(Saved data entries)
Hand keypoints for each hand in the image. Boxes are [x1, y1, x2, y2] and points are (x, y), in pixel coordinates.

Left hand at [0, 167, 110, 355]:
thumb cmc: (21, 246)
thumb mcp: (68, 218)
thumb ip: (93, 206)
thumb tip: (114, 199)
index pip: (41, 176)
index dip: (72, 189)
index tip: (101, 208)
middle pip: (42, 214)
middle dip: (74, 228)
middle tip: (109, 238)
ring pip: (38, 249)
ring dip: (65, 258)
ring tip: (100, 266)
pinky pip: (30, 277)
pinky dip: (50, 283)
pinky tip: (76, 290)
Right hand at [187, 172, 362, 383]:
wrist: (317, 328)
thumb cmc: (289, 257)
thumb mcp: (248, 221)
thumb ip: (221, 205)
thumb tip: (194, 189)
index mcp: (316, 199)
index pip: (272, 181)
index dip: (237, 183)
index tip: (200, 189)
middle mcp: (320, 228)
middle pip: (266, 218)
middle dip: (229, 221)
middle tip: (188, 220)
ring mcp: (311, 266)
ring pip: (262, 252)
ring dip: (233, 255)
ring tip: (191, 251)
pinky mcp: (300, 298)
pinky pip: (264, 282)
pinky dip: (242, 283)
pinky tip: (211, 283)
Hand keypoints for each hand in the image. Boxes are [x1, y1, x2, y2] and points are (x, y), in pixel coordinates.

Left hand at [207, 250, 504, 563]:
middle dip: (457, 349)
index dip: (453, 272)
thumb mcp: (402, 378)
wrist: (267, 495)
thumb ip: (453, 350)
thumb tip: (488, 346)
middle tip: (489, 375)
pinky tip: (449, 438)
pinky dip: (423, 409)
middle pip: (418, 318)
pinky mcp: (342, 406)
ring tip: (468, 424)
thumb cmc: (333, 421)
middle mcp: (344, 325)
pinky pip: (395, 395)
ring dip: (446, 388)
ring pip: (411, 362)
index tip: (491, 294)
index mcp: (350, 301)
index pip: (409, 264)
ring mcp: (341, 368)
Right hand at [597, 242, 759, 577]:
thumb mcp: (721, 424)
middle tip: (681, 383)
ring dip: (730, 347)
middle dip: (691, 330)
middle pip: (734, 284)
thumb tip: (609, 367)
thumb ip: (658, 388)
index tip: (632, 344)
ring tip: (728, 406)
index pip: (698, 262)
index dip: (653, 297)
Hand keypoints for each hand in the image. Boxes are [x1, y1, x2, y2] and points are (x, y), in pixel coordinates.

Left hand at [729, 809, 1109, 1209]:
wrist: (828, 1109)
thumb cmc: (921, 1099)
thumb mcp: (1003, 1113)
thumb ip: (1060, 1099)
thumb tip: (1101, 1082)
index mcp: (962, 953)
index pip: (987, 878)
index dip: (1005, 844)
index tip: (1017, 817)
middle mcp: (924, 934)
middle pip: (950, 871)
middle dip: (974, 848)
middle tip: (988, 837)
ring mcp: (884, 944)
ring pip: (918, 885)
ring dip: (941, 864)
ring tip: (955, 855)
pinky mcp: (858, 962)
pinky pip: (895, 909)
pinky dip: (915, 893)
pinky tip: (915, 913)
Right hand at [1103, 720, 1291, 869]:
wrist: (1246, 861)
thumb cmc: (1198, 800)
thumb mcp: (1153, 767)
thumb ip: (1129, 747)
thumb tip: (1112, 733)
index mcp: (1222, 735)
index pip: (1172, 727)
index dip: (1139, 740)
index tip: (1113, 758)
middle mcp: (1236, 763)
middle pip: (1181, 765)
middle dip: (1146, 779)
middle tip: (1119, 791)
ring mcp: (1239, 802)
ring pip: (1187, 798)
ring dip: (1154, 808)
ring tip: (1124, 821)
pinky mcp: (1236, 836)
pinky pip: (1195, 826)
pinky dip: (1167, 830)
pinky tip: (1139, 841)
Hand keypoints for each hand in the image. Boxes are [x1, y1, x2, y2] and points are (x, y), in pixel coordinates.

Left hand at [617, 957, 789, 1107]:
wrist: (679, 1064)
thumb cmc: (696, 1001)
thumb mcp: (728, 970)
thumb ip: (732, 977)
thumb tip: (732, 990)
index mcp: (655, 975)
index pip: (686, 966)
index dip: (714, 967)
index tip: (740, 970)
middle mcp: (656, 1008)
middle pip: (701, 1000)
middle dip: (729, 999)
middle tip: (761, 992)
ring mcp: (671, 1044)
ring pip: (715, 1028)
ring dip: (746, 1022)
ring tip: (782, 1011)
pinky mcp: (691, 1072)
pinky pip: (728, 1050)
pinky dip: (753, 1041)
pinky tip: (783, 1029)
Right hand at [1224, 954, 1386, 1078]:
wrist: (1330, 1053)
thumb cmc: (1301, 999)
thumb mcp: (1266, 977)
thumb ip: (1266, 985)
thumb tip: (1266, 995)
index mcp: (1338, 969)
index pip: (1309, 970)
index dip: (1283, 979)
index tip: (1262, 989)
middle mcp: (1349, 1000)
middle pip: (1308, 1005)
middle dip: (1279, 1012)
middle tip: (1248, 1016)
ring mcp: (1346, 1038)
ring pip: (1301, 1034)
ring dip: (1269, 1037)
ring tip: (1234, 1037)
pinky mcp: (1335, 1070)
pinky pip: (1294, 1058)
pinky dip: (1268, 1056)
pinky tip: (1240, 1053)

=== Exercise prompt ===
Output exactly the line containing "thumb mcp: (1266, 977)" together with every line after it, ending at the final line of the entries.

=== Answer below ===
thumb mcp: (1266, 977)
thumb ip: (1266, 985)
thumb tip: (1266, 995)
index mcp: (1338, 969)
index pip: (1309, 970)
index dip: (1283, 979)
index tip: (1262, 989)
middle mcp: (1349, 1000)
middle pip: (1308, 1005)
middle dip: (1279, 1012)
middle tip: (1248, 1016)
ring mcp: (1346, 1038)
ring pip: (1301, 1034)
ring dip: (1269, 1037)
ring tip: (1234, 1037)
pinky mcp: (1335, 1070)
pinky pip: (1294, 1058)
pinky dip: (1268, 1056)
pinky tip: (1240, 1053)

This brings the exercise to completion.